Minister of Fisheries & Marine Resources
- In office 8 December 2010 – 21 January 2011
- Prime Minister: Danny Philip
- Preceded by: Jimmy Lusibaea
- Succeeded by: Braddley Tovosia

Minister of Forestry
- In office 26 August 2010 – 30 November 2010
- Prime Minister: Danny Philip
- Succeeded by: Douglas Ete

Member of Parliament for North West Guadalcanal
- Incumbent
- Assumed office 4 August 2010
- Preceded by: Siriako Usa

Personal details
- Born: 27 February 1967 (age 59)
- Party: Independent

= Bodo Dettke =

Solomon Islands politician (born 1967)

Heinz Horst Bodo Dettke (born 27 February 1967), better known as Bodo Dettke, is a Solomon Islands politician.

His political career began when he was elected to Parliament as MP for North West Guadalcanal in the August 2010 general election. He was appointed Ministry for Forestry in Prime Minister Danny Philip's Cabinet. On 30 November, however, he was sacked over allegations of misconduct; Dettke had ordered the seizure of a ship's cargo of round logs for allegedly "personal reasons", linked to his own ownership of a logging company. On the same day, Fisheries Minister Jimmy Lusibaea lost his position in Cabinet upon losing his parliamentary seat due to being sentenced to two years and nine months in jail for assault and grievous bodily harm. The loss of both ministers brought the Philip government's parliamentary support down to twenty-four MPs, just one ahead of Steve Abana's opposition. The Kolombangara Island Biodiversity Conservation Association (KIBCA) welcomed the sacking, noting that Dettke's logging company, Success Company, had attempted to carry out logging on protected land on Kolombangara island, before KIBCA successfully obtained a court injunction to prevent a violation of environmental laws. For his part, Dettke suggested "Malaysian loggers in the Solomons Forest Association (SFA) [had] pressured [Philip] to sack him as he was a threat to them in the logging industry".

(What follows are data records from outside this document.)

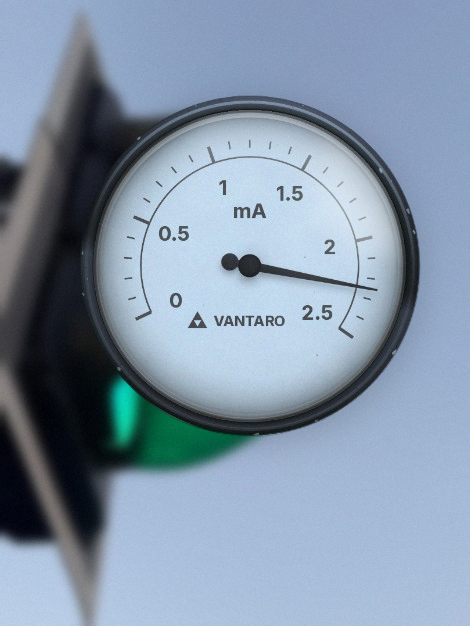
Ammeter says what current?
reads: 2.25 mA
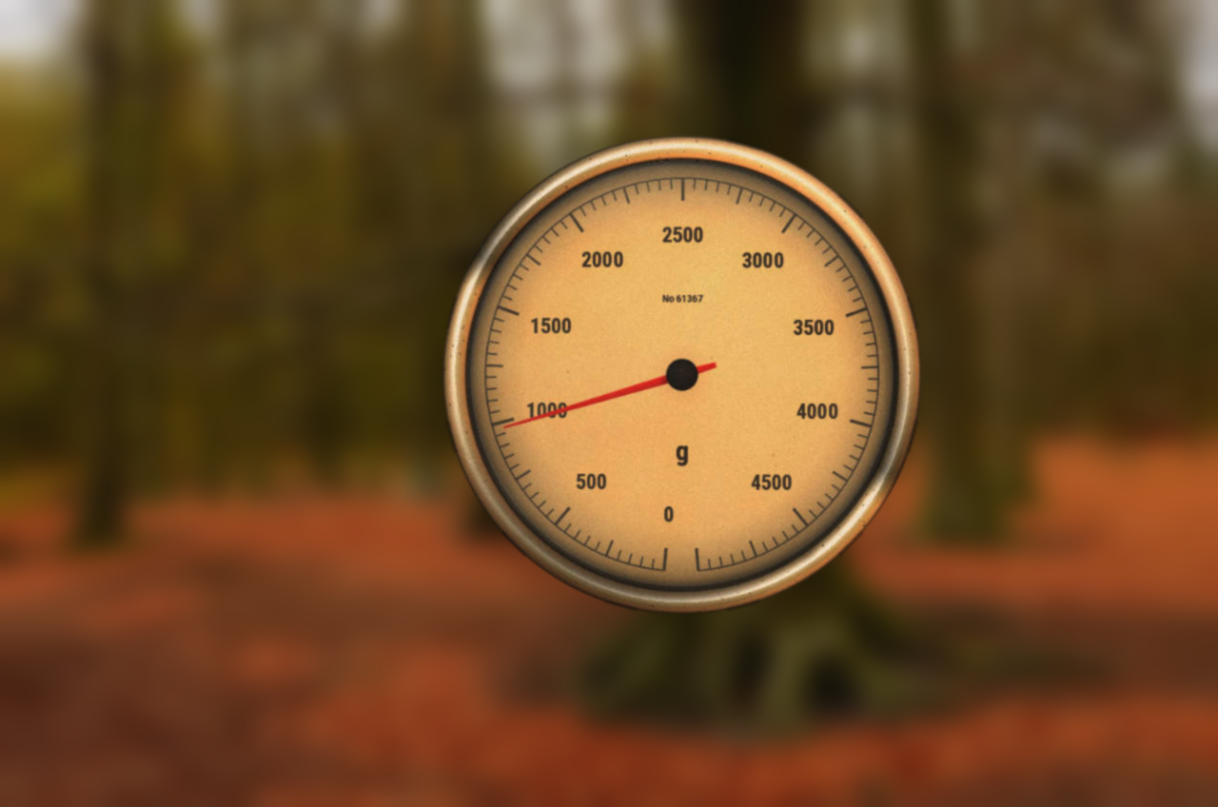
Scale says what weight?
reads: 975 g
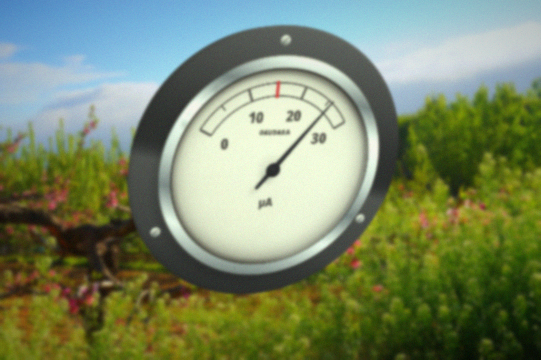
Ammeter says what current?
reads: 25 µA
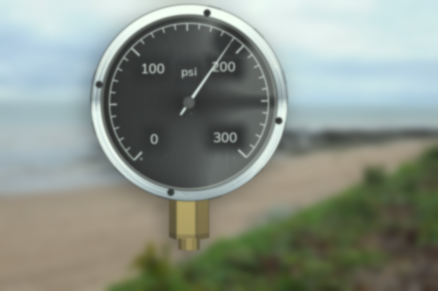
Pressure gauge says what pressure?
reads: 190 psi
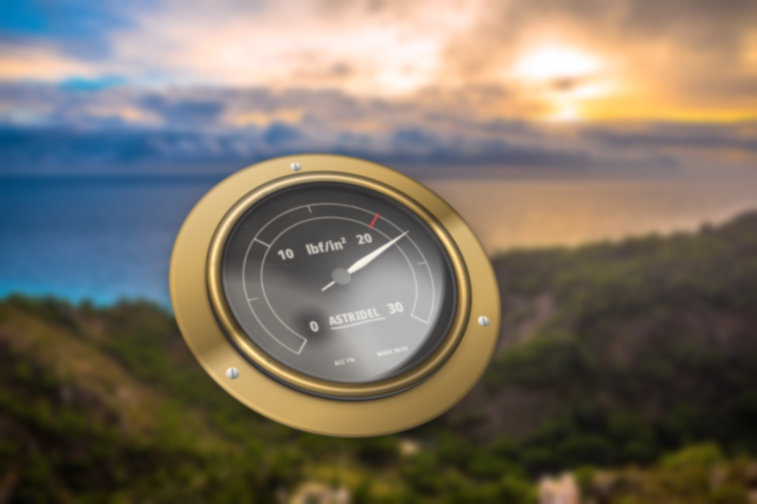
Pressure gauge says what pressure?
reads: 22.5 psi
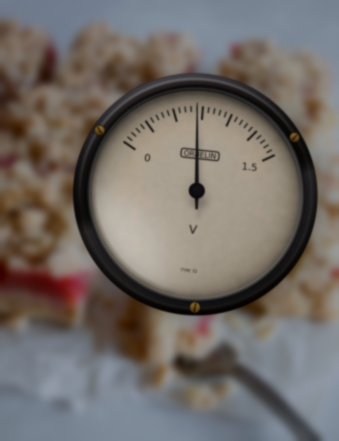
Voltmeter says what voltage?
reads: 0.7 V
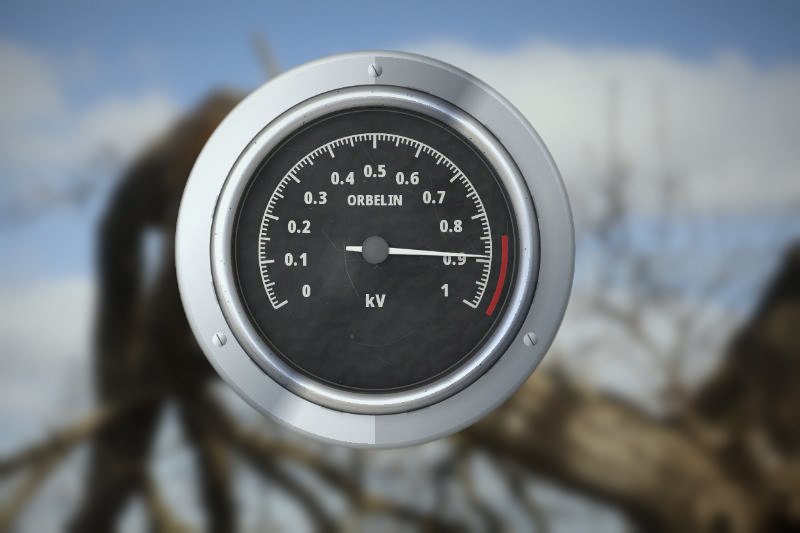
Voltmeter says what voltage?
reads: 0.89 kV
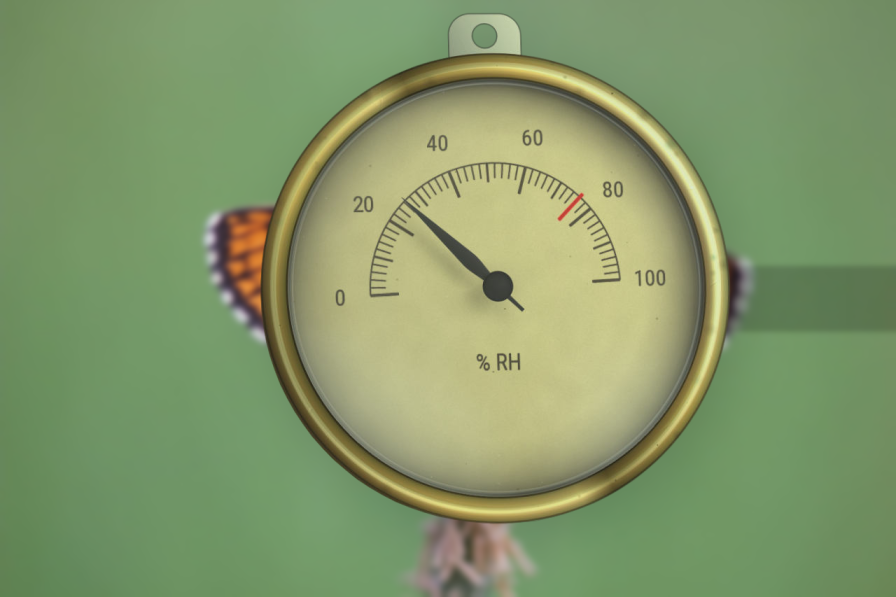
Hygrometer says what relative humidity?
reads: 26 %
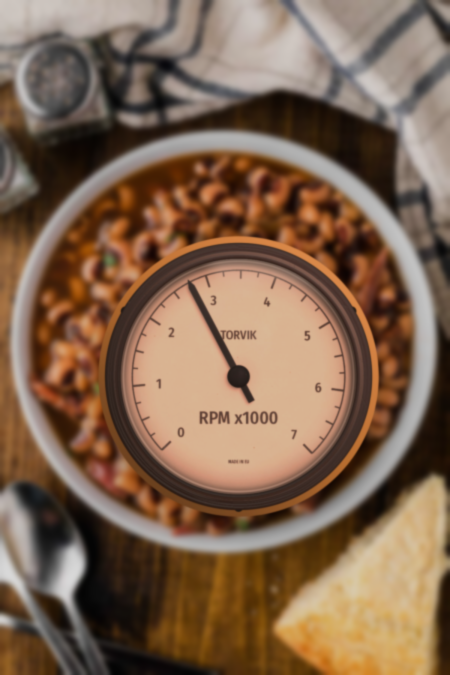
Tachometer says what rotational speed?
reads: 2750 rpm
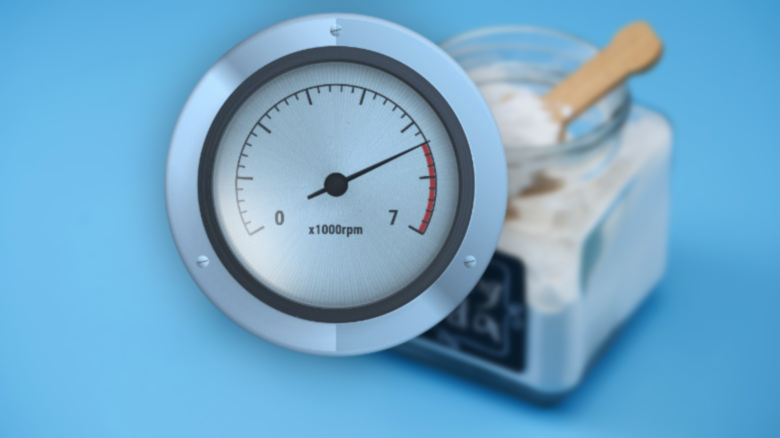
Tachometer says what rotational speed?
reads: 5400 rpm
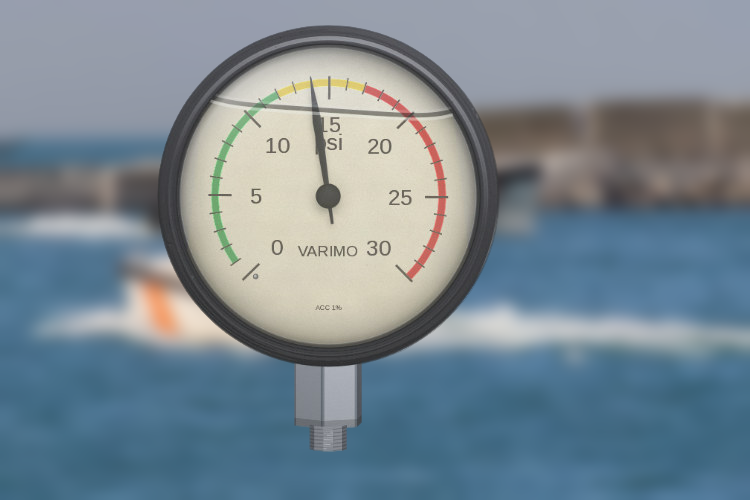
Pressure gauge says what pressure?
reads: 14 psi
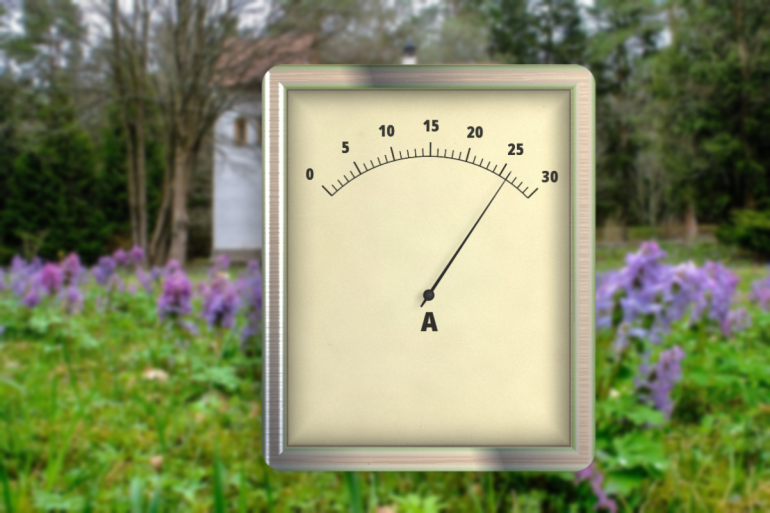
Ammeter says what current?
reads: 26 A
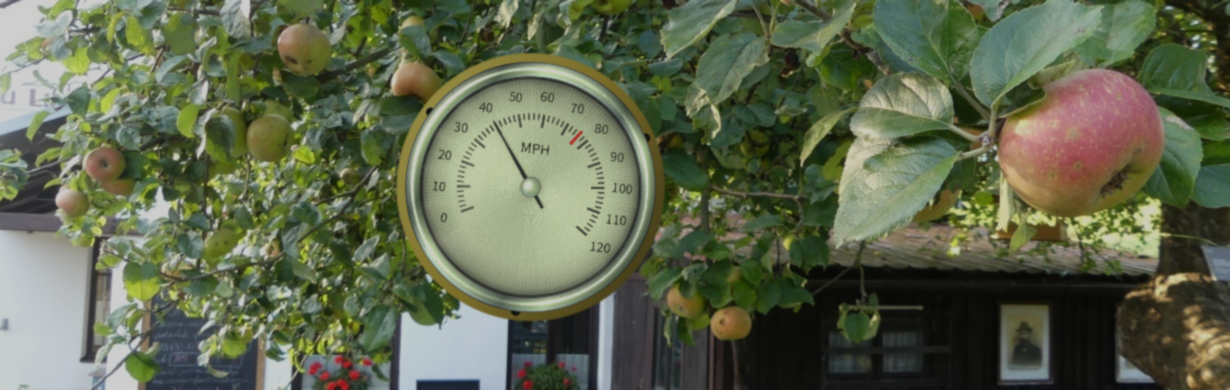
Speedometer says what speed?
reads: 40 mph
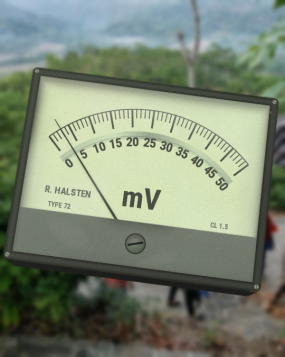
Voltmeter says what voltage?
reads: 3 mV
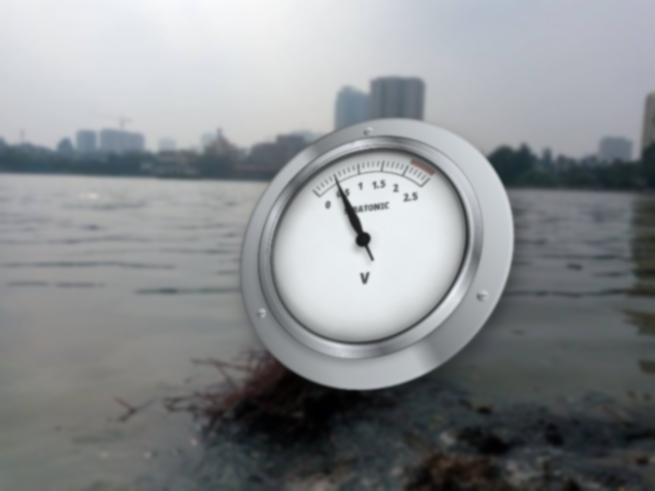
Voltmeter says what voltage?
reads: 0.5 V
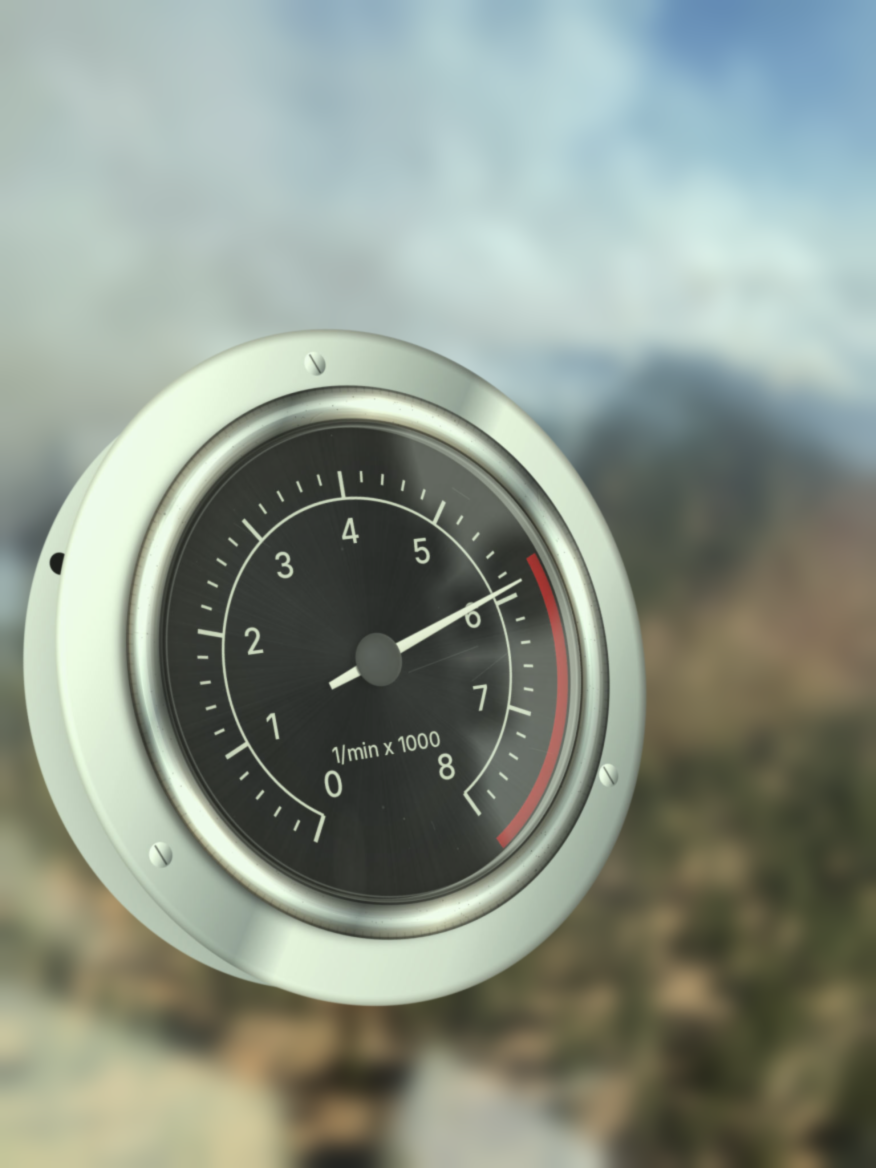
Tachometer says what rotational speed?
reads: 5900 rpm
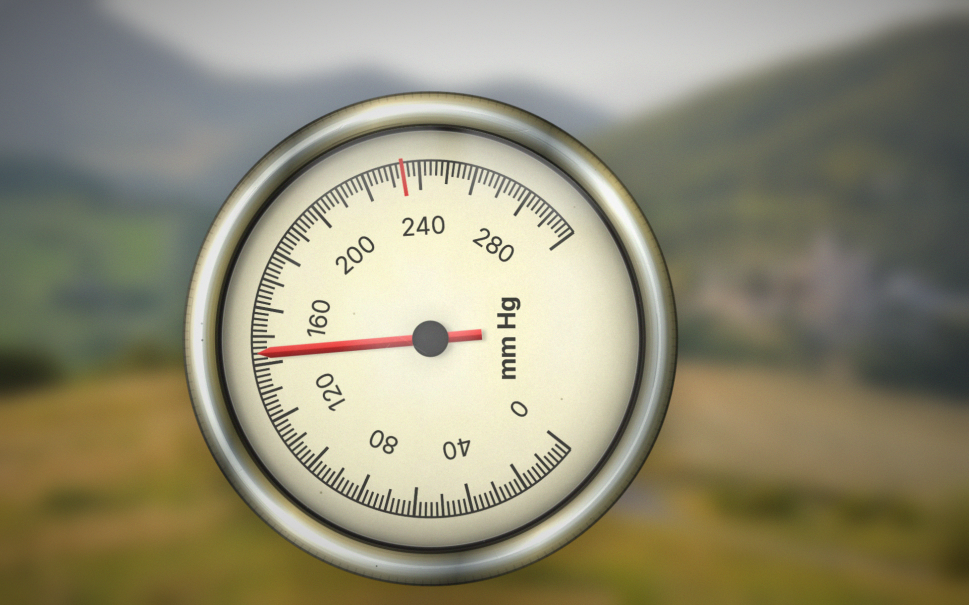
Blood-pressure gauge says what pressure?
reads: 144 mmHg
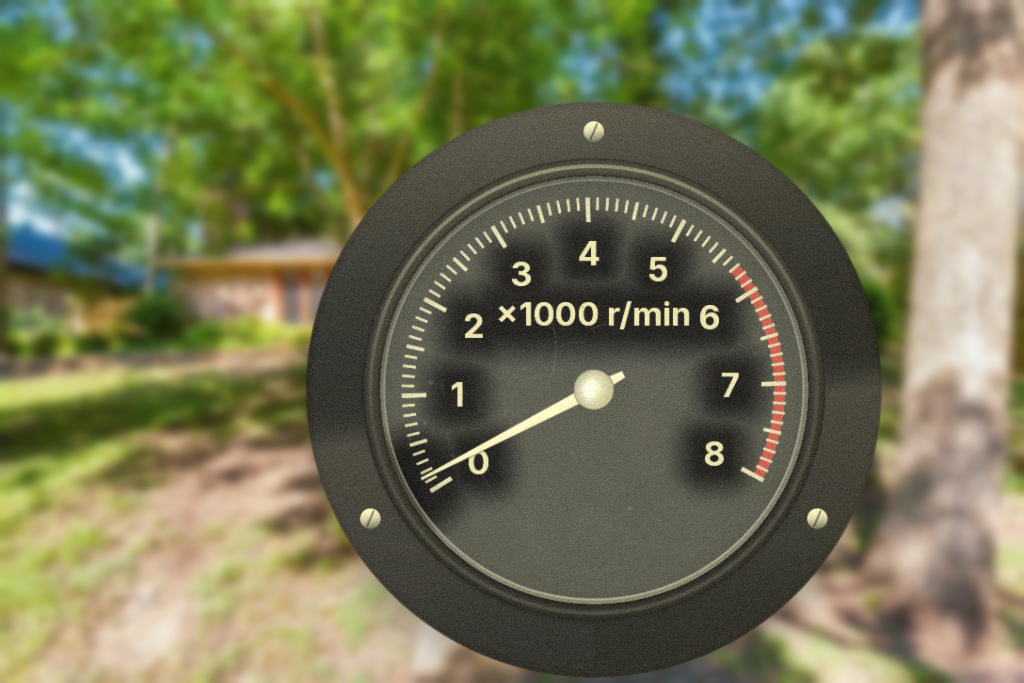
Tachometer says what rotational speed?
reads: 150 rpm
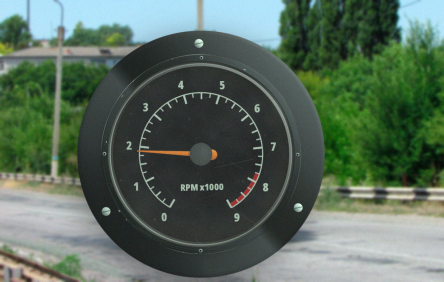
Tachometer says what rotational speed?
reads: 1875 rpm
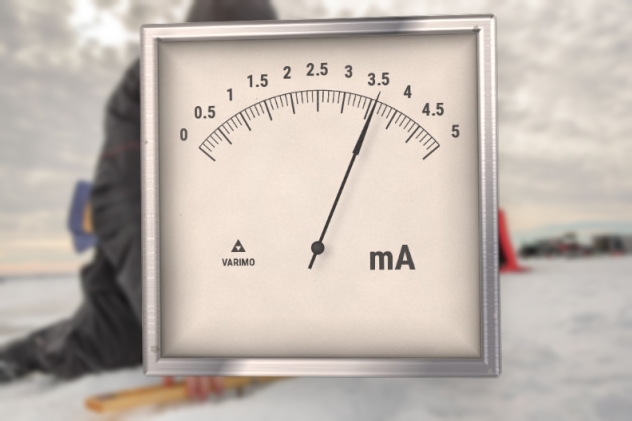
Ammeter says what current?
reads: 3.6 mA
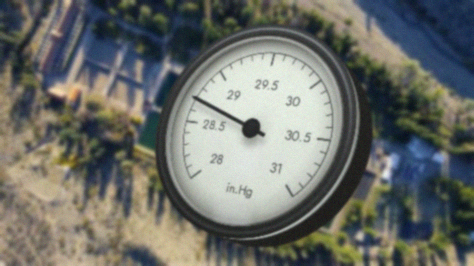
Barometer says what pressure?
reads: 28.7 inHg
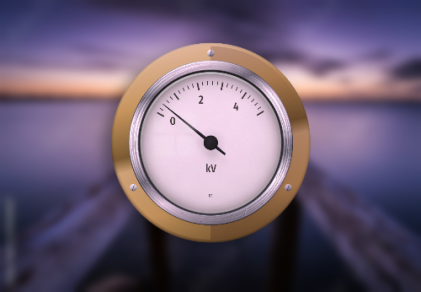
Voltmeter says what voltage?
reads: 0.4 kV
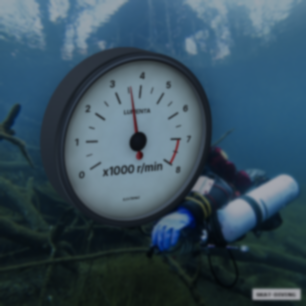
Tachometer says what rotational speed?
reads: 3500 rpm
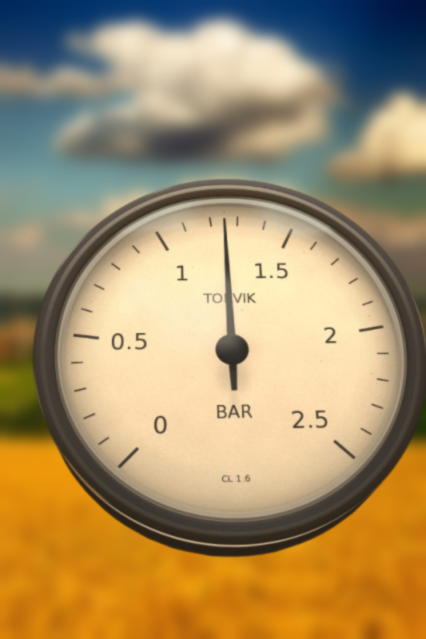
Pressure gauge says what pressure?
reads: 1.25 bar
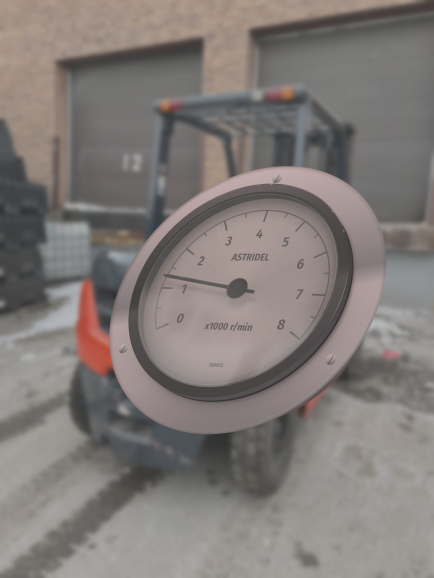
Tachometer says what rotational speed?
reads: 1250 rpm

A few days later, however, Dettke was reinstated in Cabinet, and accepted the Ministry of Fisheries left vacant by Lusibaea.

In January 2011, Dettke was one of several government ministers to resign and join the Opposition, expressing hopes of forcing Prime Minister Philip to resign.

A few days after joining the opposition, he claimed to have been shot at in Honiara, at night, along with Douglas Ete (a fellow MP who had also left the government) and said he had been "targeted for having left the government". The police investigated the incident, but claimed Ete and Dettke had not been present at the scene of the shooting, and had therefore not been shot at. The police then released a media statement describing Dettke and Ete's claim as "incorrect and misleading".